Baby Boy loved for 15 weeks, 5/31/11
Baby Girl loved for 16.5 weeks. 3/1/12
I'll be blunt.
Run. File for divorce and don't look back.
Having a child is a life game changer. She may be mentally sick or a family hoarder and it is ver sad. But no way in he!! Would I give or want to give up that much time with my child. I see a woman who wants control and she is getting away with controlling her children with her grandchildren. Also this whole "I want/I will/my way or the highway" comments she is declaring will only happen if your H allows it. Think really hard. It seems he won't tell her no and will do whatever she says. When it comes to your child are you willing to be replaced by her?
I will ask you, do you think the idea of her watching your child once a week every week was your Hs idea? Do you think he really came up with that on his own? I think his mother told him that will happen and the way it will be and then he told you. So, welcome to the rest of your life and the way you will raise your children.
If he is picking her over you then that is a good enough reason. Her manipulative and crazy ways are normal to him. The last thing you need to do is have a child with him. You'd wind up miserable and/or divorced and she would take over on his parenting days.
btw regardless of how manipulative she is there is NO situation she can set up to nudge you out of your child's life. Your H is the problem, if he set boundaries you would not be living in this fear.
When do you spend time by yourselves, together? Despite all of her issues (plus you need to realize you can't fix them) it is unhealthy in general for a couple to never have free time alone. Maybe approach it from that angle instead. Ie I need quality time with you and my future kid, therefore we can only spend at maximum one weekend per month with your family. That is more than sufficient for your average grown up independent adult son to spend with his parents in my opinion.
it sounds like your MIL and DH have codependency issues, which I have no answer for. Good luck.

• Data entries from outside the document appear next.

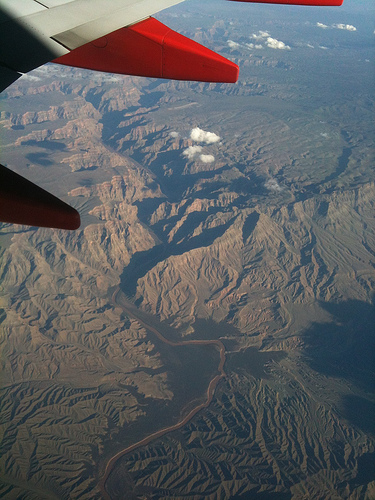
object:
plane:
[0, 3, 342, 230]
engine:
[60, 19, 239, 85]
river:
[95, 283, 229, 499]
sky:
[0, 1, 374, 499]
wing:
[2, 4, 178, 91]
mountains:
[2, 1, 375, 500]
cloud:
[184, 123, 223, 166]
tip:
[197, 46, 238, 84]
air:
[2, 3, 375, 499]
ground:
[0, 3, 374, 499]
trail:
[91, 187, 228, 500]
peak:
[110, 203, 134, 239]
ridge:
[135, 254, 180, 293]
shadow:
[303, 295, 374, 484]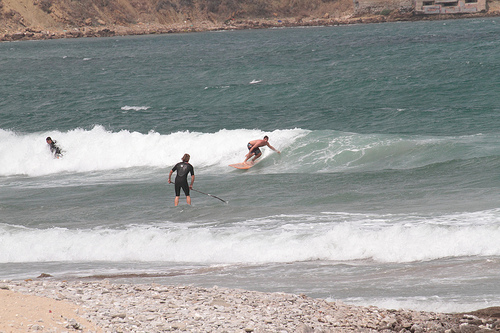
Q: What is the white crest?
A: Wave.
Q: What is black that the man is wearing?
A: Wetsuit.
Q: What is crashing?
A: Waves.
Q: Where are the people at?
A: Water.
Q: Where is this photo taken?
A: Beach.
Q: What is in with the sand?
A: Rocks.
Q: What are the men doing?
A: Surfing.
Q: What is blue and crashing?
A: Water.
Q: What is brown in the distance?
A: Dirt.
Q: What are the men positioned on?
A: Waves.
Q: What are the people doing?
A: Surfing.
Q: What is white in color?
A: The waves.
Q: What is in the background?
A: Cliffs.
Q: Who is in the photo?
A: Surfers.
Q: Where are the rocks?
A: On the sand.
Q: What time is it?
A: Afternoon.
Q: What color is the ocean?
A: Blue.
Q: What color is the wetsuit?
A: Black.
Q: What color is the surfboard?
A: Orange.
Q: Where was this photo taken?
A: At a beach.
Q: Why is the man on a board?
A: He is surfing.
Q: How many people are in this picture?
A: Three.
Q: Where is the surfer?
A: In the water.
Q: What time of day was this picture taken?
A: Day time.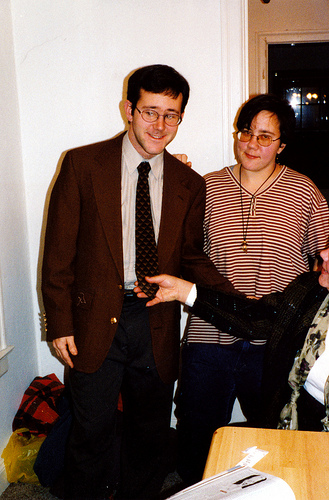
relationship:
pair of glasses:
[127, 106, 183, 129] [122, 93, 188, 139]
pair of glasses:
[127, 97, 187, 138] [127, 87, 186, 133]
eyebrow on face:
[139, 104, 161, 109] [137, 96, 180, 156]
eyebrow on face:
[164, 106, 181, 116] [137, 96, 180, 156]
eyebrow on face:
[237, 127, 254, 132] [234, 116, 274, 173]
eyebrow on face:
[257, 129, 277, 137] [234, 121, 276, 169]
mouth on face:
[142, 129, 170, 144] [136, 98, 182, 159]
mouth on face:
[240, 150, 264, 164] [234, 116, 274, 173]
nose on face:
[154, 113, 166, 134] [137, 96, 180, 156]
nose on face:
[245, 141, 264, 152] [234, 116, 274, 173]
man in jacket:
[39, 60, 265, 497] [39, 128, 246, 388]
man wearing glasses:
[39, 60, 265, 497] [134, 103, 182, 128]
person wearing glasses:
[172, 96, 327, 484] [231, 129, 281, 151]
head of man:
[121, 62, 191, 161] [39, 60, 265, 497]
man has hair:
[39, 60, 258, 497] [124, 62, 190, 114]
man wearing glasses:
[39, 60, 258, 497] [132, 102, 184, 127]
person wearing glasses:
[172, 96, 327, 484] [234, 128, 281, 147]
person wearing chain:
[172, 96, 327, 484] [236, 162, 277, 254]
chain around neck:
[236, 162, 277, 254] [240, 155, 278, 185]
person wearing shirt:
[172, 96, 327, 484] [176, 165, 318, 350]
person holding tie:
[129, 244, 318, 430] [136, 159, 161, 300]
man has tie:
[39, 60, 258, 497] [136, 159, 161, 300]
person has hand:
[172, 96, 327, 484] [170, 152, 193, 170]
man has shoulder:
[39, 60, 258, 497] [168, 154, 211, 209]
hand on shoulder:
[170, 152, 193, 170] [168, 154, 211, 209]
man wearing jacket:
[39, 60, 258, 497] [34, 128, 249, 387]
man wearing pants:
[39, 60, 258, 497] [61, 290, 169, 498]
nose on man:
[153, 108, 165, 133] [39, 60, 258, 497]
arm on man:
[39, 153, 80, 371] [39, 60, 258, 497]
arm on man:
[179, 176, 261, 301] [39, 60, 258, 497]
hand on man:
[46, 333, 83, 368] [39, 60, 258, 497]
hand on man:
[240, 291, 267, 300] [39, 60, 258, 497]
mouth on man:
[147, 133, 168, 145] [39, 60, 258, 497]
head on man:
[121, 62, 191, 155] [39, 60, 258, 497]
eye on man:
[146, 109, 157, 116] [39, 60, 258, 497]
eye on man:
[162, 111, 175, 118] [39, 60, 258, 497]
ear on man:
[118, 96, 137, 126] [39, 60, 258, 497]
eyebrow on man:
[139, 104, 161, 109] [39, 60, 258, 497]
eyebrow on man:
[164, 107, 180, 117] [39, 60, 258, 497]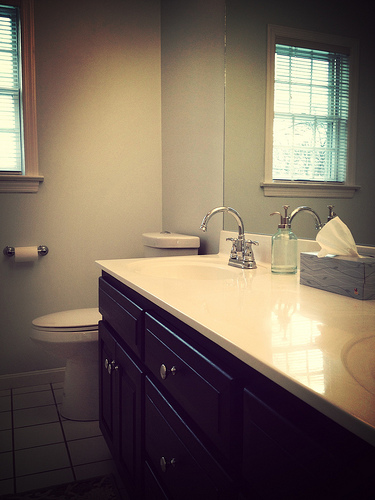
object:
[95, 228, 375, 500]
vanity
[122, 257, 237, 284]
sink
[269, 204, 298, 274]
dispenser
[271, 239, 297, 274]
soap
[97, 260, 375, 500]
cabinet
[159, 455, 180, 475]
knobs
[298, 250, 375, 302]
box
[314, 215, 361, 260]
tissue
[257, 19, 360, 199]
reflection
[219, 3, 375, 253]
mirror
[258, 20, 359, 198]
window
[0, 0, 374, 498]
bathroom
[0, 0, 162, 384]
wall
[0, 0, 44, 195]
window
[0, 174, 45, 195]
sill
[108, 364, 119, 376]
hardware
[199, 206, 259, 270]
faucet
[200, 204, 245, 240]
curve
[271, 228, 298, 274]
glass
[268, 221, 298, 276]
bottle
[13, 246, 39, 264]
toilet paper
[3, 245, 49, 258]
holder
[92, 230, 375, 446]
counter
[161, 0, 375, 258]
wall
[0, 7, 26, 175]
mini blinds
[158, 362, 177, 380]
hardware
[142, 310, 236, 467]
drawer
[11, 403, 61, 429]
tile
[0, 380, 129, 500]
floor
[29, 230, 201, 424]
toilet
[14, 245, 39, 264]
roll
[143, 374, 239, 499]
drawer pulls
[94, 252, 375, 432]
counter top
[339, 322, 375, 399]
sinks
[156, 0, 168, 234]
corner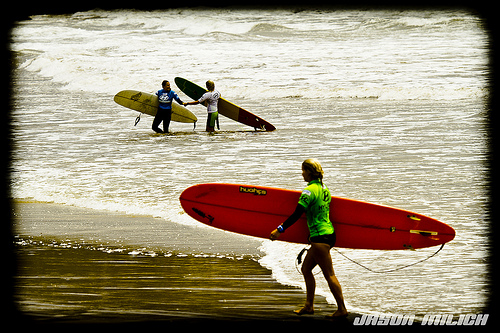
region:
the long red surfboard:
[177, 181, 455, 248]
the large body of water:
[16, 14, 493, 315]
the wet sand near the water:
[16, 198, 339, 320]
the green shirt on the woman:
[298, 178, 335, 234]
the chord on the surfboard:
[294, 237, 451, 274]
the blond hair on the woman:
[298, 156, 330, 193]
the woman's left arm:
[270, 186, 306, 241]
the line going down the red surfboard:
[175, 191, 456, 239]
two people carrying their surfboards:
[115, 75, 277, 137]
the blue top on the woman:
[155, 90, 185, 110]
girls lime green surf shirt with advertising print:
[288, 179, 350, 261]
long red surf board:
[165, 164, 485, 257]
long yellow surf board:
[106, 84, 203, 140]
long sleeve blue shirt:
[152, 80, 182, 120]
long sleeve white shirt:
[194, 86, 230, 121]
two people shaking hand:
[150, 74, 226, 143]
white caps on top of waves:
[200, 14, 482, 71]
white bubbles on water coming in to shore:
[351, 112, 474, 202]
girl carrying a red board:
[257, 142, 375, 322]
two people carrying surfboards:
[112, 48, 307, 140]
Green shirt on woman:
[292, 182, 341, 239]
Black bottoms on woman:
[300, 230, 342, 252]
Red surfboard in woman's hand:
[170, 177, 462, 269]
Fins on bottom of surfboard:
[397, 208, 446, 258]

Okay thanks for all the responses! Yes, I'm seeing now it's a DuH issue, as well as MIL, but mainly at this point DuH. Sorry I've been off line for awhile, things hit the fan and it's been a rough few weeks.

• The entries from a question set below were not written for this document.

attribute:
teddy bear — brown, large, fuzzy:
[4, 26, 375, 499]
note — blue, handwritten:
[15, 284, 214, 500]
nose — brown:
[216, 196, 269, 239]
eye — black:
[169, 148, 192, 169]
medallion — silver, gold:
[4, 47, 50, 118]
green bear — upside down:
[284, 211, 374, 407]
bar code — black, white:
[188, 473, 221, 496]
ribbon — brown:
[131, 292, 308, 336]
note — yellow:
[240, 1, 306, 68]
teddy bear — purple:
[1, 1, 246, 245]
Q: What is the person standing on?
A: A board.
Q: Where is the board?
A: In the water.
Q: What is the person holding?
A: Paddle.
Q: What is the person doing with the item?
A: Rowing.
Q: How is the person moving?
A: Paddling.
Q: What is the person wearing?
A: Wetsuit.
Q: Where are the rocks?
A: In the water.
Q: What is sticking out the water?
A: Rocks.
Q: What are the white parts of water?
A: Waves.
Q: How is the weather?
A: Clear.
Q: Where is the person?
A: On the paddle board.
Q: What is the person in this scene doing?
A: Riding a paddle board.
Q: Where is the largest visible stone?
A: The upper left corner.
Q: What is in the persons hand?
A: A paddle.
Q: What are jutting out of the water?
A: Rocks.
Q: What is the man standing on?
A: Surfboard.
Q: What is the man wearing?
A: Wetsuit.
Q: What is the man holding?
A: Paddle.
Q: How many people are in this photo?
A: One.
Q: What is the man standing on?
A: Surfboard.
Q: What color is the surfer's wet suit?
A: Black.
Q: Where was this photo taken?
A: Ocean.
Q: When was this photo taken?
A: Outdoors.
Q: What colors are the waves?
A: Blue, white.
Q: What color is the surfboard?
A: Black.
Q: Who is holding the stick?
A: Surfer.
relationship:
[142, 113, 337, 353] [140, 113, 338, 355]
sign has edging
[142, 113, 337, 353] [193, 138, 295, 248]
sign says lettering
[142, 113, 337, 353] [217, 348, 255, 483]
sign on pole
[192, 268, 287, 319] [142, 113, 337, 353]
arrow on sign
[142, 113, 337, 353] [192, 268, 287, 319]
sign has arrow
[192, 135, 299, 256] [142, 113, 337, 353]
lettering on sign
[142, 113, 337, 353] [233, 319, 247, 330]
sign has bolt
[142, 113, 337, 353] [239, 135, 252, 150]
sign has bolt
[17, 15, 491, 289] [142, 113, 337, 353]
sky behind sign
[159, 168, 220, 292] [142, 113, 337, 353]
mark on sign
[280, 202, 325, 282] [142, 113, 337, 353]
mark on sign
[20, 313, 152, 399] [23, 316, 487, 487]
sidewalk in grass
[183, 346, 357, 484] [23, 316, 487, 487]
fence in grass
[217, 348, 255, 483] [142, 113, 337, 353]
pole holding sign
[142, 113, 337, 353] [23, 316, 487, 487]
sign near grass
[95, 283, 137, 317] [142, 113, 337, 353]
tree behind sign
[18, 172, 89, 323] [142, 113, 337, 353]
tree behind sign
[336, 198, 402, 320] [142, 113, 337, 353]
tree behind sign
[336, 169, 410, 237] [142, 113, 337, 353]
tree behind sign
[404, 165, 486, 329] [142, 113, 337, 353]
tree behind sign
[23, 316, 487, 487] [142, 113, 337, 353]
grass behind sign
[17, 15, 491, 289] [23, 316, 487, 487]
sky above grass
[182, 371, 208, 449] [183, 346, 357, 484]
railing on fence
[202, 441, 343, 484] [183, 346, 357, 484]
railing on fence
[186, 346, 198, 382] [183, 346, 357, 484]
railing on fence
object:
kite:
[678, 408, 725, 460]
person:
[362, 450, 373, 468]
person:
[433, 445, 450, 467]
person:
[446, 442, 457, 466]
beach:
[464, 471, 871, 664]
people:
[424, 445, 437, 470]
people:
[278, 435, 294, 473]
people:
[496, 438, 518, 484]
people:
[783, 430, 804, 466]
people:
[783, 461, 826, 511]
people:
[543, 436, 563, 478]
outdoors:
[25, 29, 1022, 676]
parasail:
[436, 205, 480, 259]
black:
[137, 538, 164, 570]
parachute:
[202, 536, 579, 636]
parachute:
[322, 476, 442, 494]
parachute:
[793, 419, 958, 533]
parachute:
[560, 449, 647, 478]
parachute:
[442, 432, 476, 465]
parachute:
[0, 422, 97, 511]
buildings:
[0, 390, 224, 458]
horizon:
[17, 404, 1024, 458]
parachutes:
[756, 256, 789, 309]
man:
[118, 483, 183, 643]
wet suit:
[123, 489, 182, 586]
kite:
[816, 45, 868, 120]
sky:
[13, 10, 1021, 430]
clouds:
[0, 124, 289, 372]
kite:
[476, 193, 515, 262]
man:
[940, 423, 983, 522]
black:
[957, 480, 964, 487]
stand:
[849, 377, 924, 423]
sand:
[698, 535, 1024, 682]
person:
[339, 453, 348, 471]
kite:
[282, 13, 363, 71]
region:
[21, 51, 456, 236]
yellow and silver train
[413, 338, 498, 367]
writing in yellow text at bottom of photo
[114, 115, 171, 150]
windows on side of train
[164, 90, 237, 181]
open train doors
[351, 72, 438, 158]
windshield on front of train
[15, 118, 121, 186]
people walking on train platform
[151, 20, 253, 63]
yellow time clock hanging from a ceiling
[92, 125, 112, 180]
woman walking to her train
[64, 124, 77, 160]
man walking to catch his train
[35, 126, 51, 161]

At this point, we've been separated for the past month. DuH has agreed to go to counseling and is also reading MIL/DIL books (crazy since he's neither a MIL nor a DIL). I've expressed my concern in counseling that he is reading these books to solidfy his own position (the books are all written by MILs and heavily biased, go figure...).
So far, we're about two sessions in so not much progress, except that the counselor seems to see all the red flags here with MIL. The counselor's model is to have us speak directly to each other and then he will jump in when he sees that comments are becoming attacking/defensive, etc. So far so good, counselor is picking up on DuH continually defending his mother and keeps telling him that he needs to support me.
This does not seem to be sitting well with DuH. I think he's finally starting to get that he can't continue this weird almost married like relationship he has with mommy and be married to me. It seems very uncomfortable for him, so I'm not sure if change an even happen. We'll see. Thank you all again for your advice!